腹筋を割るための筋トレメニュー3選【腹横筋編】
腹横筋は、腹部のもっとも深層に位置する筋肉で、「インナーマッスル」とも呼ばれる。腹横筋は自重トレーニングでも鍛えやすく、自宅で挑戦しやすいのがポイント。腹横筋を鍛えるのにおすすめの筋トレメニューは以下の3つ。
- プランク
- デッドバグ
- ロータリートルソー
プランク
- うつ伏せに寝て、両ひじを肩の真下に置き、足の先で身体を支える
- 身体を一直線に保ち、腹筋に力を入れて持ち上げる
- 30秒〜1分間維持し、ゆっくりと元の位置に戻る
身体を一直線に保つことを意識し、腹筋に力を入れて身体を支える。呼吸は止めずに、ゆっくりとおこなうこと。肩とひじが一直線になる位置まで身体を持ち上げる。
デッドバグ
- 仰向けに寝て、両手を天井に向けて伸ばし、両足を曲げて持ち上げる
- 片方の腕と反対側の足を同時に床に向けて下ろす
- ゆっくりと元の位置に戻し、反対側も同様におこなう
腰を床から離さないように注意し、下腹部に力を入れて動作をおこなう。腕と足を下ろす際は、腰が浮かないように注意し、身体が安定しているかを意識しよう。
ロータリートルソー
- マシンに座り、足をフットレストに乗せ、両手でハンドルを持つ
- 身体を左右にひねり、腹筋に力を入れながら身体を安定させる
- ゆっくりと元の位置に戻し、反対側も同様におこなう
身体をひねる際は、背中を丸めないように注意し、腹筋に力を入れて安定させること。呼吸を止めずに、ゆっくりとおこなうことが大切。身体をひねる角度は、自分の柔軟性に合わせて調整し、無理のない範囲でおこなうこと。
筋トレ初心者の女性におすすめの腹筋トレーニング3選
腹筋が苦手な人や、女性でも比較的始めやすい腹筋トレーニングは以下の3つ。まずは簡単な種目から挑戦して、徐々に難易度を上げていこう。
- ドローイン
- プランク
- クランチ
ドローイン
- 仰向けの状態になり、ひざを曲げる
- 腹筋に力を入れ、お腹を膨らませる。この時大きく息を吸う。
- ゆっくり息を吐いてお腹をへこませる。
腰と地面の隙間を埋めるようなイメージでお腹をへこませる。このとき、肩に力が入らないようにお腹を意識向けるのがポイント。
プランク
- うつ伏せの状態で両ひじを肩の真下に置き、足の先で身体を支える
- 腹筋に力を入れて身体を持ち上げ、一直線の状態を保つ
- 30秒〜1分間維持し、ゆっくりと元の位置に戻る
身体を持ち上げる際は、肩とひじが一直線になるように意識する。反り腰にならないように、最初に姿勢を整えておくのがポイント。
クランチ
- 仰向けに寝て、ひざを曲げ、足を床につける
- 手を頭の後ろに置き、ひじを開く
- 上体を起こしながら、左のひじを右のひざに向けてひねる
- ゆっくりと元の位置に戻し、反対側も同様におこなう
上体を起こす際は、背中を丸めないように注意し、腹筋に力を入れて身体を安定させる。呼吸を止めずに、ゆっくりとおこなうことが大切。身体をひねる際は、ひじとひざを近づけるように意識し、身体の側面を伸ばすように動作をおこなう。

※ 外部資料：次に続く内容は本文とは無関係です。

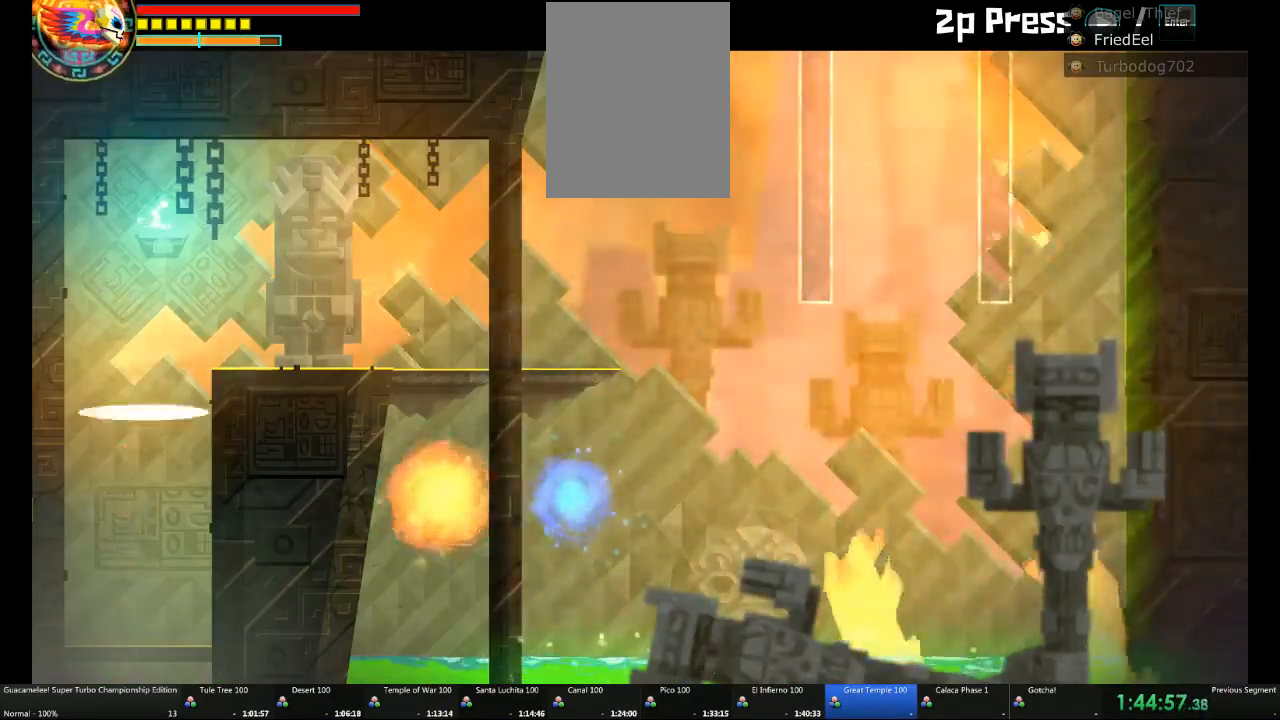
Gameplay with a controller (Xbox layout); each line is a JSON object with the inputs held at the frame after it (dt_ms = milliseconds from this image to that frame). "events" lists button and stick changes between this image and that frame as [ms after this image, input, new state], when the widget could be followed in between. Not read: L2 L3 R3.
{"dt_ms": 500, "buttons": [], "left_stick": "right", "right_stick": "center", "events": [[150, "L1", "up"], [250, "A", "down"], [333, "A", "up"]]}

骨盤をしっかりと立てた動作でおこなうのがポイントです。
自宅でも簡単に腹筋を鍛えられる筋トレメニュー3選
スキマ時間でも取り入れやすく、自重でもしっかりと負荷をかけることができるおすすめの筋トレメニューは以下の3つ。
- バイシクルクランチ
- プランク
- クランチ
バイシクルクランチ
- 仰向けに寝た状態で手を頭の後ろに置き、両ひじを開く
- ひざを曲げて足を床から離し、自転車をこぐイメージで足を交互に動かす
- 同時に、反対側のひじをひざに向けるように上体を起こす
腰を床から離さないように注意して、腹筋に力を入れて上体を起こす。呼吸を止めずに、リズミカルにおこなうのがポイント。足を動かす際は「ひざを胸に近づける」ように、上体を起こす際は「ひじをひざに向けて動かす」ように意識する。
プランク
- うつ伏せの状態で両ひじを肩の真下に置き、足の先で身体を支える
- 一直線の状態になるように腹筋に力を入れて身体を持ち上げる
- 30秒〜1分間状態をキープして、ゆっくりと元の位置に戻る
身体を持ち上げる際は、肩とひじが一直線になるように意識する。反り腰にならないように、最初に姿勢を整えておくのがポイント。
クランチ
- 仰向けに寝た状態でひざを曲げ、足を床につける
- 手を頭の後ろにセットして、ひじを開く
- 上体を起こしながら、左のひじを右のひざに向けてひねる
- ゆっくりと元の位置に戻し、反対側も同様におこなう
上体を起こす際は、背中を丸めないように注意し、腹筋に力を入れて身体を安定させる。呼吸を止めずに、ゆっくりとおこなうことが大切。身体をひねる際は、「ひじとひざを近づける」ように意識し、身体の側面を伸ばすように動作をおこなう。
腹筋トレーニングを効果的におこなうための6つのコツ
腹筋を効果的に鍛えるには、フォームや負荷だけでなく、呼吸や可動域を意識するのも重要なポイント。なるべく反動を使わずに、腹筋の動きを意識することで、しっかりと腹筋に負荷をかけることができる。具体的なポイントは以下の6つ。
- ゆっくりとした呼吸と動作でおこなう
- 常に腹筋に意識を集中させる
- 自分に合った適切な反復回数とセット数でおこなう
- 効かせたい部位を意識して反動を使わない
- 徐々に負荷を上げていく
- 可動域を意識する
ゆっくりとした呼吸と動作でおこなう
腹筋トレーニングをおこなう際は、ゆっくりとした呼吸と動作でおこなうのがポイント。とくに、吐く息に合わせて力を入れる動作を意識しよう。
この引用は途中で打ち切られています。